El gran argumento es que Sarkozy pervierte su presidencia porque concederá, sin duda, favores al amigo millonario que le ha pagado las vacaciones - novia Bruni incluida- en Egipto. El amigo en cuestión es un magnate de la comunicación, lo cual va bien para pensar en turbios manejos y conspiraciones de alto nivel. Este esquema parte de dos supuestos, a saber: a) Sarkozy es imbécil y sella alianzas inconfesables bajo miles de focos; b) el público francés también es imbécil y acepta encantado que su líder se venda por un veraneo. Tal vez, en el retrovisor de tantos críticos locales de Sarkozy hay una nostalgia comprensible por el estilo, tan discreto, que presidía las relaciones entre la presidencia de Felipe González y el primer grupo mediático de las Españas, en los buenos años del cambio socialista. O, más cercanamente, puede que haya inquietud por la sintonía entre la presidencia de Zapatero y un nuevo grupo de comunicación, liderado por un catalán autodenominado "no empresario". Por otro lado, nuestra izquierda cultural prefiere que los políticos echen mano de los recursos del Estado también para su asueto. Gusta más el estilo de Alfonso Guerra que, en pleno apogeo de su carrera, cogió un avión del ejército para acudir a una cita con su amada.
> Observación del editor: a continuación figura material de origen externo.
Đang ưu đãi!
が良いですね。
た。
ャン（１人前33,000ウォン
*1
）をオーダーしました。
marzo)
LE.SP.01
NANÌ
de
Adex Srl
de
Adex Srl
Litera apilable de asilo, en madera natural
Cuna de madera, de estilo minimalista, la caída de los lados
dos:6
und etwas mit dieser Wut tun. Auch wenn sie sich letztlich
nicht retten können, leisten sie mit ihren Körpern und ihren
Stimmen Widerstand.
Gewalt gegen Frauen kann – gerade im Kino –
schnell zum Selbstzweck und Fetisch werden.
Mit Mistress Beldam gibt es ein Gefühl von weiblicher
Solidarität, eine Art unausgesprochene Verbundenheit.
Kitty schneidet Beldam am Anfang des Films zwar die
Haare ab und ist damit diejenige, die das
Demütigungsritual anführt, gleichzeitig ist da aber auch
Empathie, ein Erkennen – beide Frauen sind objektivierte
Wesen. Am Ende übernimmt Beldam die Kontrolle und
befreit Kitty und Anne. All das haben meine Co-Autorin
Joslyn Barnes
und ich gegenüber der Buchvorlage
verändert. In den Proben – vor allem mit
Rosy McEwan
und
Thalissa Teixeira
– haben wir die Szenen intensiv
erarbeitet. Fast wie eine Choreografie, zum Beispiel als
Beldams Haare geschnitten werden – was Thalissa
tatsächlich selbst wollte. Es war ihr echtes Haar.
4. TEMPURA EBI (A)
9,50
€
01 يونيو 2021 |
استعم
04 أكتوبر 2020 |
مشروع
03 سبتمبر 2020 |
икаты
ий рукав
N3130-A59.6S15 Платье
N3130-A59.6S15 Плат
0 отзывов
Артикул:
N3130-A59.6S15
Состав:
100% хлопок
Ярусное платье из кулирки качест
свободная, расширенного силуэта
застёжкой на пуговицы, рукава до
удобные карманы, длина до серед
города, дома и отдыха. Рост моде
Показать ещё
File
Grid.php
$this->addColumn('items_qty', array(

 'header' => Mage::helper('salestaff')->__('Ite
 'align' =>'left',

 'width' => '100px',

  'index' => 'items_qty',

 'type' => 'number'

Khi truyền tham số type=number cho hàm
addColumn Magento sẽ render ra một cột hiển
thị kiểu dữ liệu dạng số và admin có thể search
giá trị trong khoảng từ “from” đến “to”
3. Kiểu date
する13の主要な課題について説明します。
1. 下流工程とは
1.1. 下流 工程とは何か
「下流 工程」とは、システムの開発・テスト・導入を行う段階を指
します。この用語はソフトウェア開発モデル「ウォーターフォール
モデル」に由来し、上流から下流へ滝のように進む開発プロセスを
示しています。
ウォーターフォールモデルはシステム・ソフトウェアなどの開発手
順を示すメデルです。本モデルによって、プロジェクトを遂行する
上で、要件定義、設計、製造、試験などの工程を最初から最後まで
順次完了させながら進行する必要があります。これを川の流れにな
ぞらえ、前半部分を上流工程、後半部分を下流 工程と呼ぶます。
Los que tanto se cabrean con Sarkozy tienen muy mala memoria. El socialista Mitterrand fue tan o más rey republicano - le llamaban "la Esfinge"- de lo que hoy pueda ser Sarkozy y, además, pobló el palacio del Elíseo de amantes, que entraban y salían como en un vodevil. Cosas del cargo. Recuerdo la poética estampa de su hija secreta, Mazarinne, el día del entierro de su padre. Es verdad que Mitterrand, que había tenido mucha paciencia para alcanzar la cumbre, se mostraba a medias y entre sombras, como todo orgulloso que se precie. Sarkozy, en cambio, prefiere la máscara iluminada del tipo arrojado, chulería torera incluida.